Но по некоторым причинам The Verge хотели заплатить мне за уход из Интернета. Я мог оставаться в Нью-Йорке и делиться своими открытиями с миром, транслировать свою свободную от Интернета жизнь жителям Сети, распространять мудрость со своей высокой башни.
Моей целью как технологического писателя было узнать, что сделал со мной Интернет за все эти годы. Понять Интернет, изучая его «на расстоянии». Я бы не просто стал лучшим человеком, я бы помог всем нам стать лучшими людьми. Как только мы поймём, как Интернет развращает нас, мы наконец-то сможем противостать этому.
В 23:59, 30 апреля 2012 г. я выдернул свой Ethernet-кабель, отключил Wi-Fi и сменил смарфтон на простую «звонилку». Это было действительно хорошее чувство. Я ощущал свободу.
Несколько недель спустя я обнаружил себя в толпе с 60 000 ультраортодоксальных евреев, набившихся на городскую поляну Нью-Йорка, чтобы познать опасности Интернета от самого уважаемого в мире раввина. Серьёзно. За пределами стадиона меня заметил человек, размахивающий одной из моих статей об уходе из Интернета. Он был в восторге от встречи со мной. Я принял решение уйти из Интернета по многим причинам, схожим с его религией, выражавшей опасения о современном мире.
«Он перепрограммирует наши взаимоотношения, наши эмоции и нашу чувствительность,» — сказал один из раввинов. — «Он уничтожает наше терпение. Он превращает детей в кликающие овощи».
Это должно было быть потрясающе.
Мне снился сон
Всё начиналось прекрасно, скажу я вам. Я действительно ограничил себя и получал удовольствие. Моя жизнь была полна незапланированных событий: встреч, фризби, велопоездок и греческой литературы. Без чёткого понимания, как это получилось, я написал половину своего романа и практически каждую неделю отправлял эссе в The Verge. В один из первых месяцев мой босс выразил лёгкое разочарование по поводу того, сколько я писал, чего никогда не случалось ни ранее, ни с тех пор.
Я сбросил 15 фунтов веса без каких-либо усилий. Купил новую одежду. Люди продолжали говорить мне, как хорошо я выглядел, каким счастливым я смотрелся. Во время одного из осмотров мой терапевт буквально сам похлопал себя по плечу.

__Набор данных__:
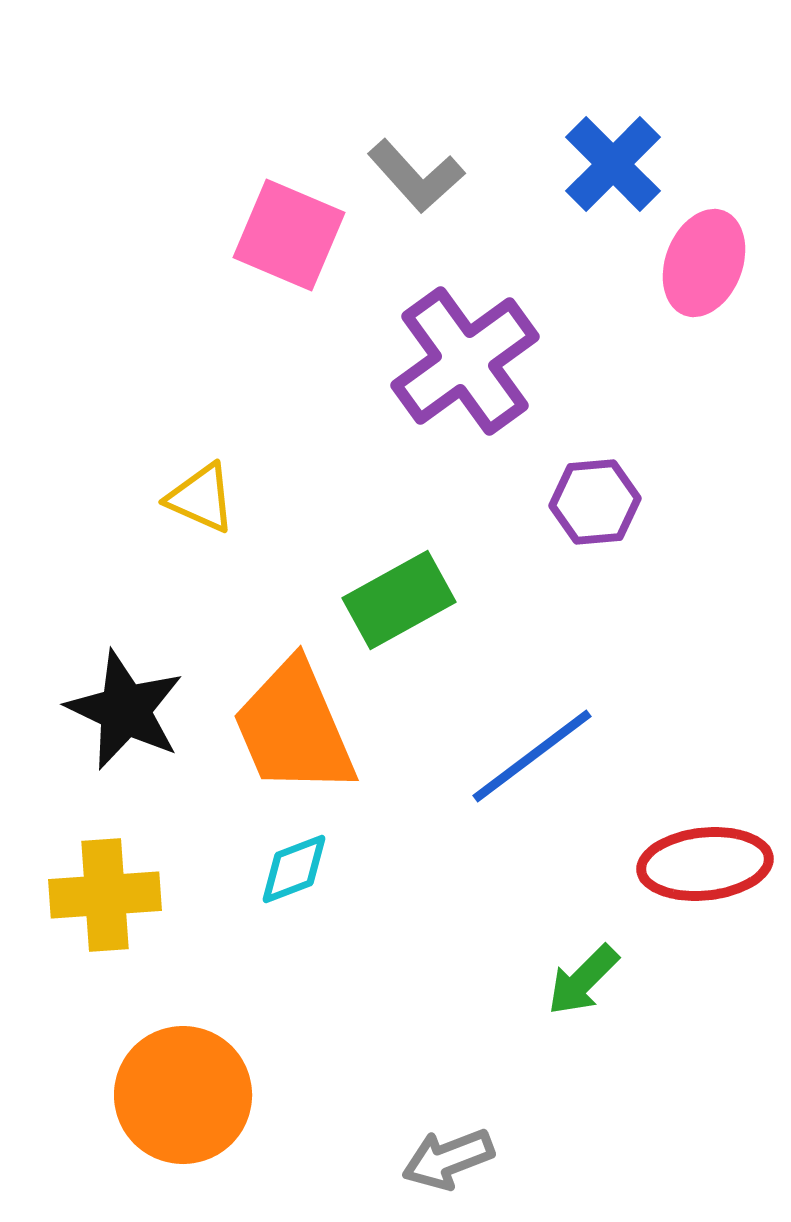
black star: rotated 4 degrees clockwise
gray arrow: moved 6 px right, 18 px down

--

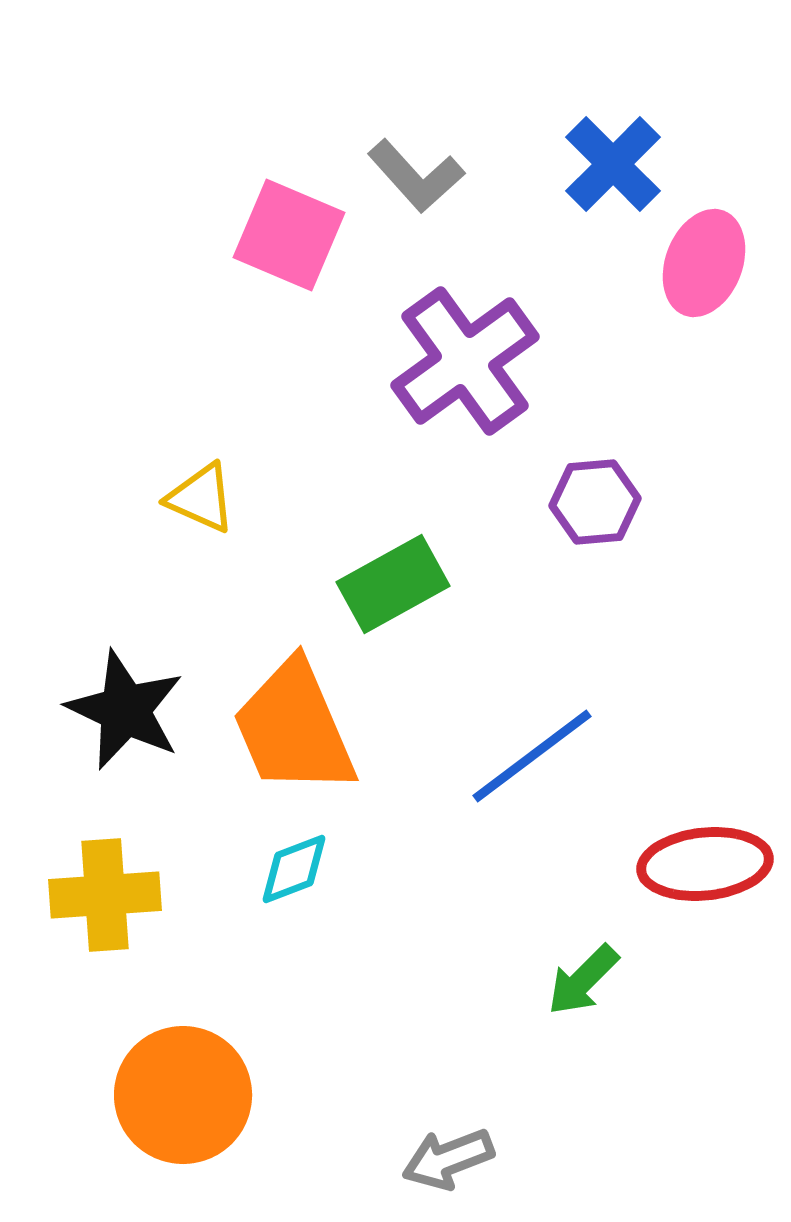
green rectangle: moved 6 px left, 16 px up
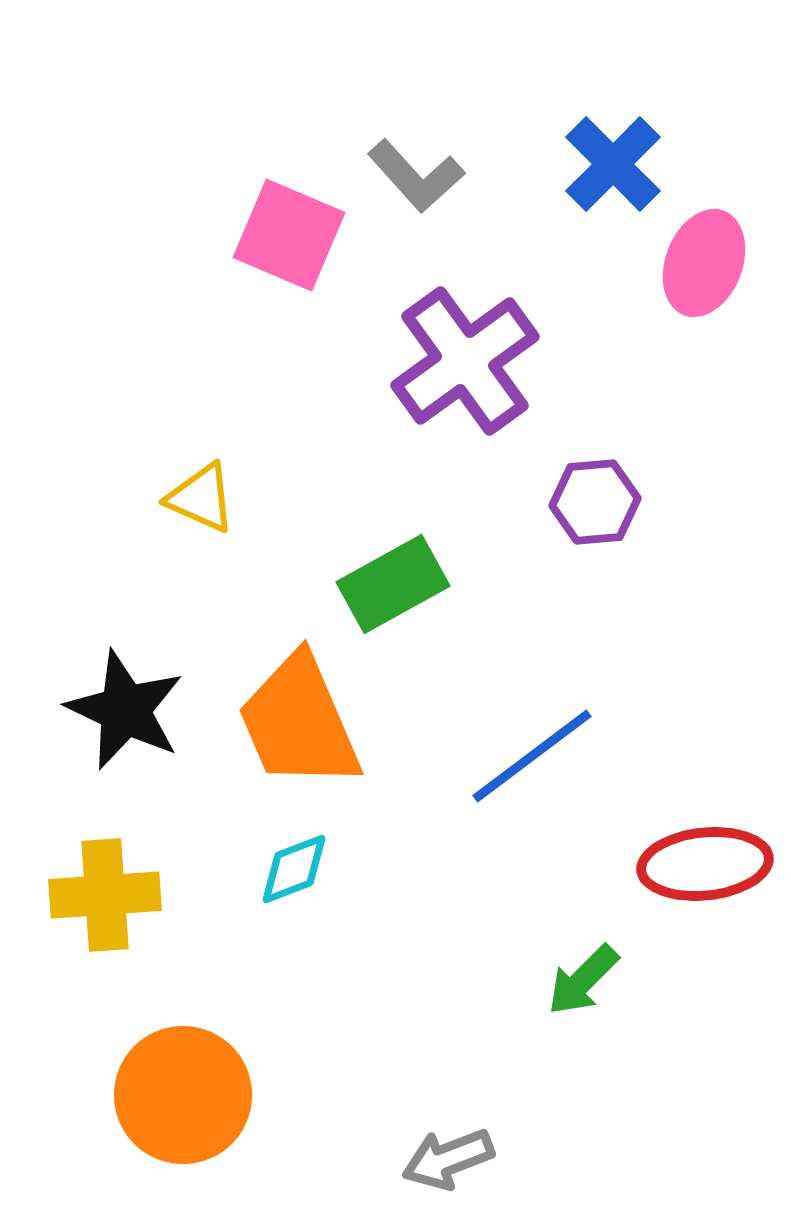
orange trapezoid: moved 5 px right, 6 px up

==

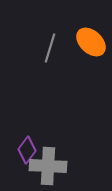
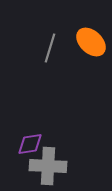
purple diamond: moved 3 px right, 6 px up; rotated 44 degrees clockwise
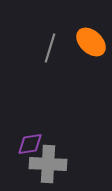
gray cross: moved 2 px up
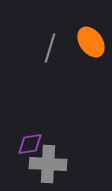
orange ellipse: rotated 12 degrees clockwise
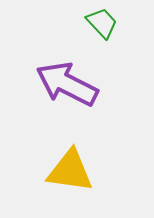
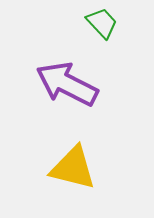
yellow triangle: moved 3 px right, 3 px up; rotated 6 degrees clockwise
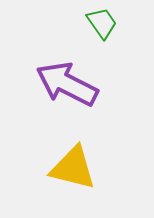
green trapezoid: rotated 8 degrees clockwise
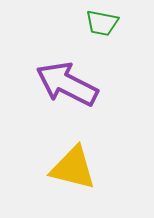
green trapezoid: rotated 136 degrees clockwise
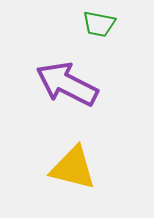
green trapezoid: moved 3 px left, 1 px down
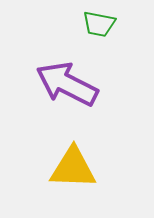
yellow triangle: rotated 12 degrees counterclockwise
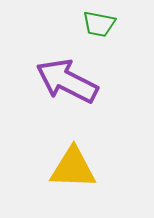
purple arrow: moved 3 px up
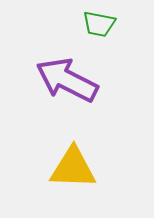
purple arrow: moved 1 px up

__Описание задания__:
По тексту об уходе из Интернета назовите все незапланированные события, которыми была полна жизнь рассказчика.

__Решение задания__:
Встречи, фризби, велопоездки, греческая литература.